• INSTRUCTIONS FOR THE TASK: Across the data below, in how many lines does the word "zoomed" appear? Give only the number.

• DATA LISTING:
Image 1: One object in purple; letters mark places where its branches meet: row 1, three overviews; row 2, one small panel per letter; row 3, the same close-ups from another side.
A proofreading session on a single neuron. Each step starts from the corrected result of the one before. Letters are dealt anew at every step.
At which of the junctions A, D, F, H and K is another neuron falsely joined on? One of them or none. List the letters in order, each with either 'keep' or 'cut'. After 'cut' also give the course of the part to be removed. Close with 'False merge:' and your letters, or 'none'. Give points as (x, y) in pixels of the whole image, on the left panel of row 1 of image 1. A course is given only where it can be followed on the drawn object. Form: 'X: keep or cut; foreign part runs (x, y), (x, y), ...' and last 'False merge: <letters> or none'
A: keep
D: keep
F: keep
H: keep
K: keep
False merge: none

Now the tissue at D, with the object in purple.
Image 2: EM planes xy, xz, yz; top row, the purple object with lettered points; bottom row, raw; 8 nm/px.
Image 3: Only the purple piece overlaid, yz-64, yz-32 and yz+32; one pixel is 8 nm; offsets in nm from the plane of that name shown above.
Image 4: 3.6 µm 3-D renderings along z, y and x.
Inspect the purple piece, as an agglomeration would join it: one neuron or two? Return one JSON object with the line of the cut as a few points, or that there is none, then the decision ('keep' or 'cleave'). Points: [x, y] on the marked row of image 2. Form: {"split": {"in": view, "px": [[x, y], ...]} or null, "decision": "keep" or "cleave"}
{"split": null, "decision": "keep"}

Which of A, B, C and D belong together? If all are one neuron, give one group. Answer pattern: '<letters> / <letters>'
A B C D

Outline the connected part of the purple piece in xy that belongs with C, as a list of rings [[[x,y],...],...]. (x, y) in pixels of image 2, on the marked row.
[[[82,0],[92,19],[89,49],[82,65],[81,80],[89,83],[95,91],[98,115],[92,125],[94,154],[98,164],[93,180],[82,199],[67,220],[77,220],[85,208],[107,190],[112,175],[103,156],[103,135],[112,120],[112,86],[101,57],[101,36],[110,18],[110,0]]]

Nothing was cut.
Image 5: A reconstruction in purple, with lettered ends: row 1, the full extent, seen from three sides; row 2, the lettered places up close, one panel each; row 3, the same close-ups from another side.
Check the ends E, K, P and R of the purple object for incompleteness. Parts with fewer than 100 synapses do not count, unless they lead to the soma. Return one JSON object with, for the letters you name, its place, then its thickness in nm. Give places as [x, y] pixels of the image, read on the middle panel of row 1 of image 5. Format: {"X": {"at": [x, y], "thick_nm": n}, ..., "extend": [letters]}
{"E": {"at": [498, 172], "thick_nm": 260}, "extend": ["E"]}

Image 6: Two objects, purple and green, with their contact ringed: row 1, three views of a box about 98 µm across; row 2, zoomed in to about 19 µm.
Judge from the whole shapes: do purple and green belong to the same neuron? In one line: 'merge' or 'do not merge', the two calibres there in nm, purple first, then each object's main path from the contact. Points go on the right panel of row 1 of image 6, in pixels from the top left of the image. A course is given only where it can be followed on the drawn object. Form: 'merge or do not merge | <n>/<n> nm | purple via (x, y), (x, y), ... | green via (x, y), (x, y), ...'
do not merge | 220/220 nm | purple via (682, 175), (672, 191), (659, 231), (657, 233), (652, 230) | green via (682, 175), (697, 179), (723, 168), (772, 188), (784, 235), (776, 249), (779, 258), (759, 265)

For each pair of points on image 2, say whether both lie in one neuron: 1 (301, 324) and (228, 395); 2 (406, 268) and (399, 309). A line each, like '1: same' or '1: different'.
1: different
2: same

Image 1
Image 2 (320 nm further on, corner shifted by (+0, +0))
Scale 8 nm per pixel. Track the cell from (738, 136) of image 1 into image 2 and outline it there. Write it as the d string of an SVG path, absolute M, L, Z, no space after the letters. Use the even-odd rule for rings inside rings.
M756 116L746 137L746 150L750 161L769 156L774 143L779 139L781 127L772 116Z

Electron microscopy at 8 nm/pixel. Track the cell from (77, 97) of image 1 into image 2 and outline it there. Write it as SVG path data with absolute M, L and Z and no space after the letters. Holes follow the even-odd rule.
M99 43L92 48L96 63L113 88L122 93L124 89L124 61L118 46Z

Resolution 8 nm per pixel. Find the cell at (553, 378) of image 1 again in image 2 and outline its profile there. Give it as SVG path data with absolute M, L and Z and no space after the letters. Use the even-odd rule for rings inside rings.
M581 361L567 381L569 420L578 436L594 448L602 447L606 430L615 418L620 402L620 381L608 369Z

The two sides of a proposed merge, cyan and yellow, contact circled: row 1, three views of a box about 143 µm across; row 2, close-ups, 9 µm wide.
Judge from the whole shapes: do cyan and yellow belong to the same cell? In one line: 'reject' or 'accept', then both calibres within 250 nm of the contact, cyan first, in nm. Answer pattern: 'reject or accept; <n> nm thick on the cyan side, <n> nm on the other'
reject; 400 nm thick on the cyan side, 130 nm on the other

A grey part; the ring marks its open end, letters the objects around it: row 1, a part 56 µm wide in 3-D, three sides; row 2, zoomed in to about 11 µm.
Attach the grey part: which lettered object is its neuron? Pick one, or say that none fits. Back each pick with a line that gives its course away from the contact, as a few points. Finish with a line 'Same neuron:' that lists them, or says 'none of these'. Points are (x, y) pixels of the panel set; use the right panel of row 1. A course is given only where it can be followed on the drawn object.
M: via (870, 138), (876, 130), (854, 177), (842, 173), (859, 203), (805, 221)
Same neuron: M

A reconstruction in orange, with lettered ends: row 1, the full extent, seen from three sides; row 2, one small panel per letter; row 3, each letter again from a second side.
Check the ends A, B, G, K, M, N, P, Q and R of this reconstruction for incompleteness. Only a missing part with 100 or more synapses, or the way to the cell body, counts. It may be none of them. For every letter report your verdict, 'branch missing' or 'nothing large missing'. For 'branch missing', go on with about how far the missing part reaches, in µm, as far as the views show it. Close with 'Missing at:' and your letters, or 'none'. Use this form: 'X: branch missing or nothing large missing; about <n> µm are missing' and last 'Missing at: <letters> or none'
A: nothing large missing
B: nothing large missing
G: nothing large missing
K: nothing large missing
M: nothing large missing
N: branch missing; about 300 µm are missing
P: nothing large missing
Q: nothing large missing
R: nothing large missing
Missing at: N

• ANSWER BOX: 2